Oil prices edge down from sharp rally with focus on US data

August 9, 2016

London (Aug 9)  Crude oil prices inched down Tuesday on profit-taking after a sharp rally overnight as investors were emboldened by the possibility that the world’s oil cartel may reconsider a production freeze at a meeting in late September.

On the New York Mercantile Exchange, crude futures for delivery in September CLU6, +0.02%  traded at $43 a barrel, down 2 cents, or about 0.1%. October Brent crude LCOV6, -0.15% on London’s ICE Futures exchange fell by 7 cents, or 0.2%, to $45.32 a barrel.

Qatar’s energy minister, Mohammed bin Saleh al Sada, the president of the Organization of the Petroleum Exporting Countries, said Monday the 14-member group will hold an informal meeting Sept. 26-28 at the International Energy Forum in Algeria.

Sada sounded a positive note about the crude-oil market, saying demand was expected to be strong in the second half of 2016, while the global petroleum supply would weaken.

Expectations for higher crude demand in the second half of 2016, coupled with a decrease in availability, are leading analysts to conclude the current bear market is only temporary, and oil prices will rise later in the year, he said.

Several OPEC members want to revive the idea of setting new limits on production — a subject raised but quashed in April when cartel members met in Doha. At the time, Saudi Arabia said market forces were helping to reset supply and demand back toward a rebalance. Iran also rejected the idea, saying it would continue to produce until it reaches the pre-sanction level.
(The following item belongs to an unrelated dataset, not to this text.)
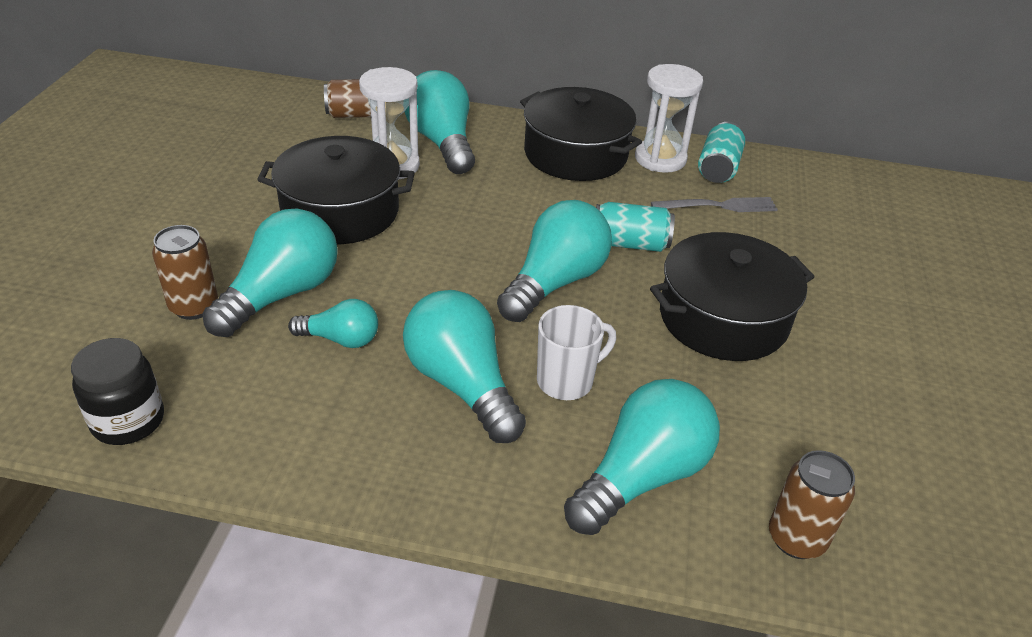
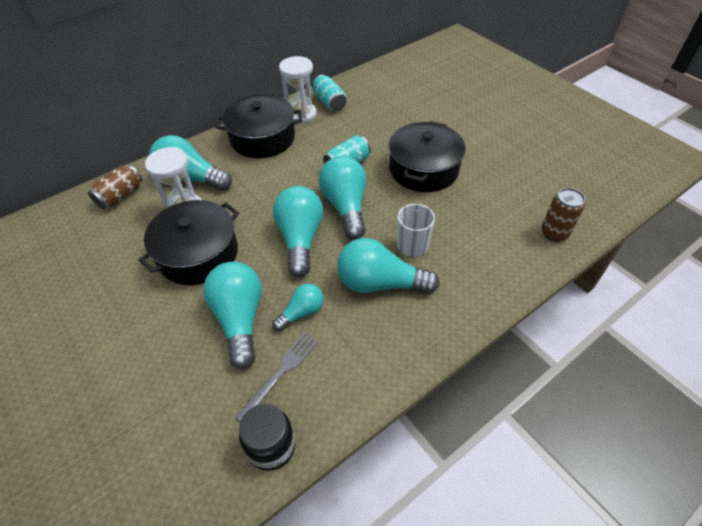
camera: 45 degrees left, 10 degrees up
brown can [152,225,218,320] -> none
turquoise light bulb [564,379,720,535] -> turquoise light bulb moved to [273,186,324,277]
grey fork [651,197,778,212] -> grey fork moved to [236,333,318,421]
Now, Iran’s production has crept back up to 3.6 million barrels a day, almost 600,000 barrels a day higher since world powers lifted economic restrictions over the country’s nuclear program in January. That brings production to within reach of 4 million-4.2 million barrels a day that Iranian officials said they would require before agreeing to a freeze.

Some analysts say that with prices in the doldrums for two years, just the suggestion of talks was enough for investors to shrug off disappointing China crude imports in July, China’s imports plunged to the lowest level in six months.

“The market seems willing enough to take this as a bullish development and perhaps this time will be different,” said Citi energy futures analyst Tim Evans. “But we note that without the support of Saudi Arabia all prior efforts at a production freeze amounted to nothing.”

Skeptics fear the meeting won’t result in any concrete actions, as these members could have reduced production when prices were lower in the past months, but chose not to.

“They talk more than they do,” said Vivek Dhar, commodities strategist at Commonwealth Bank of Australia.

In the near term, the market will be monitoring movements of U.S. gasoline and crude stocks movements, which likely shrunk last week by 1.6 million barrels and 1.75 million barrels, respectively, according to a survey of analysts by S&P Global Platts.

Such a decline in crude would be 27% short of the average 2.4-million barrel drop seen during this period during 2011-2015. Crude oil stocks were 36.6% above the five-year average through the last reporting period.

Official data from the Energy Information Administration will be released Wednesday.

Nymex reformulated gasoline blendstock for September RBU6, -0.54% — the benchmark gasoline contract — fell 0.1% to $1.36 a gallon.